**EXTRACT TO READ:**
Project Architecture

This document describes the internal architecture of LuisaCompute, including the compilation pipeline, runtime system, and backend implementations.

Overview

LuisaCompute is structured in three main layers:

┌─────────────────────────────────────────────────────────────┐
│                    Application Layer                        │
│         (User code, kernels, resource management)           │
├─────────────────────────────────────────────────────────────┤
│                      Frontend (DSL)                         │
│    (C++ template metaprogramming, AST construction)         │
├─────────────────────────────────────────────────────────────┤
│                    Middle-end (Runtime)                     │
│   (Resource wrappers, command encoding, device interface)   │
├─────────────────────────────────────────────────────────────┤
│              Backend (Platform-specific)                    │
│   (CUDA, DirectX, Metal, CPU code generation & execution)   │
└─────────────────────────────────────────────────────────────┘

Frontend: The Embedded DSL

The Domain Specific Language (DSL) layer allows users to write GPU kernels in C++.

AST Construction

When you write a kernel:

Kernel2D my_kernel = [&](ImageFloat img) noexcept {
    Var coord = dispatch_id().xy();
    img->write(coord, make_float4(1.0f));
};

The following happens at C++ runtime:

FunctionBuilder Activation: A FunctionBuilder singleton is pushed to a thread-local stack
Argument Creation: DSL variables (Var<T>) are created as AST expression nodes
Operator Overloading: Each operation (+, *, function calls) records AST nodes
AST Finalization: The builder is popped and the function is finalized

Key Components

FunctionBuilder

The FunctionBuilder class in include/luisa/ast/function_builder.h is the core of AST construction:

// Simplified concept
class FunctionBuilder {
    // Records expressions
    const Expression* literal(const Type* type, const void* data);
    const Expression* binary(BinaryOp op, const Expression* lhs, const Expression* rhs);
    const Expression* call(const Function* func, luisa::span<const Expression* const> args);
    
    // Records statements
    void assign(const Expression* lhs, const Expression* rhs);
    void if_(const Expression* cond, const Statement* true_branch, const Statement* false_branch);
    void for_(const Statement* init, const Expression* cond, const Expression* step, const Statement* body);
};

Var and Expression

Var<T> wraps an AST expression pointer:

template<typename T>
struct Var : public Ref<T> {
    Var() : Ref<T>{FunctionBuilder::current()->local(Type::of<T>())} {}
    // Operations delegate to FunctionBuilder
};

When you write Float a = b + c, it roughly translates to:

// a = b + c becomes:
auto expr = FunctionBuilder::current()->binary(
    BinaryOp::ADD, 
    b.expression(), 
    c.expression()

**SUPPLIED INFORMATION:**
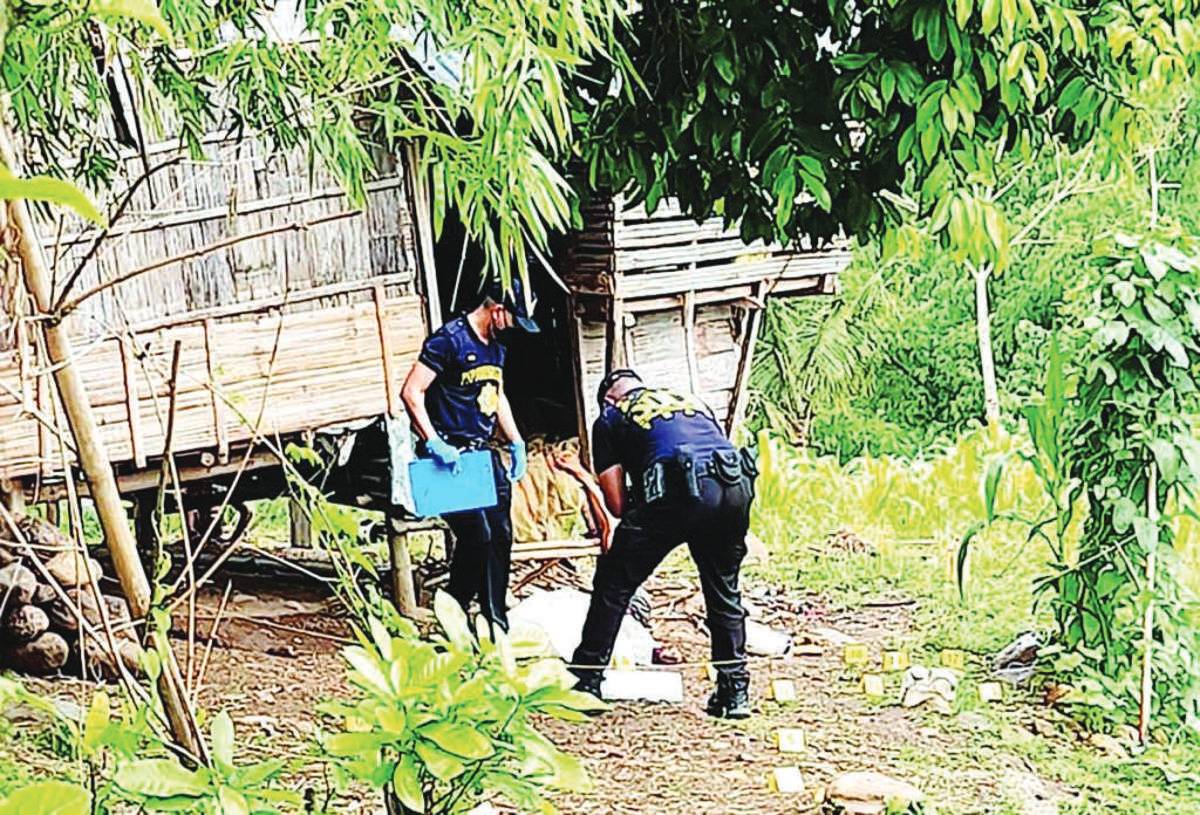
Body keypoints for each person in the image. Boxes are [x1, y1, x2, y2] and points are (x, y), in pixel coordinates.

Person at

**ASSIGNED TASK:**
Write what comes next in the LuisaCompute architecture document, picking up right after its last line. The listing comes from a separate, unrelated source.

**RESPONSE AREA:**
);
FunctionBuilder::current()->assign(a.expression(), expr);

Type System

The type system supports:

Scalar types: bool, int, uint, float, short, ushort, slong, ulong, half
Vector types: Vector<T, N> for N = 2, 3, 4
Matrix types: Matrix<N> for N = 2, 3, 4
Arrays: std::array<T, N>
Structures: User-defined with LUISA_STRUCT macro

Type reflection is implemented in include/luisa/ast/type.h:

// Type registry ensures unique type instances
const Type* type = Type::of<float3>();  // Returns singleton

Middle-end: Runtime and Resources

The runtime layer provides a unified interface over different GPU APIs.

DeviceInterface

DeviceInterface (in include/luisa/runtime/rhi/device_interface.h) is the abstraction over backends:

class DeviceInterface {
public:
    // Resource creation
    virtual ResourceCreationInfo create_buffer(size_t size) = 0;
    virtual ResourceCreationInfo create_image(...) = 0;
    
    // Shader compilation
    virtual uint64_t create_shader(...) = 0;
    
    // Command execution
    virtual void dispatch(Stream* stream, const CommandList& commands) = 0;
    
    // Synchronization
    virtual void synchronize_event(uint64_t event) = 0;
};

Resource Management

Resources follow a handle-based design:

// Resource is a lightweight wrapper
template<typename T>
class Resource {
    DeviceInterface* _device;
    uint64_t _handle;
public:
    // RAII: destructor calls _device->destroy_resource(_handle)
    ~Resource() { _device->destroy_resource(_handle); }
};

The actual GPU memory is managed by the backend implementation.

Command System

Commands are encoded as lightweight description objects:

// Command hierarchy
class Command {
    virtual void accept(CommandVisitor& visitor) = 0;
};

class ShaderDispatchCommand : public Command {
    uint64_t shader_handle;
    luisa::vector<Argument> arguments;
    uint3 dispatch_size;
};

class BufferUploadCommand : public Command {
    uint64_t buffer_handle;
    void* host_data;
    size_t offset;
    size_t size;
};

Command Scheduling

A key feature is automatic dependency tracking:

// Commands are analyzed for resource usage
void CommandReorderVisitor::visit(const ShaderDispatchCommand& cmd) {
    for (auto& arg : cmd.arguments) {
        if (arg.type == Argument::BUFFER) {
            auto usage = cmd.get_resource_usage(arg.buffer);
            // Track read-after-write, write-after-read dependencies
            _dependencies.emplace_back(arg.buffer, usage, cmd);
        }
    }
}

The scheduler builds a DAG of commands and can:

Reorder independent commands for better throughput
Insert necessary memory barriers
Batch compatible commands

Backend: Code Generation and Execution

Each backend translates the AST to platform-specific code.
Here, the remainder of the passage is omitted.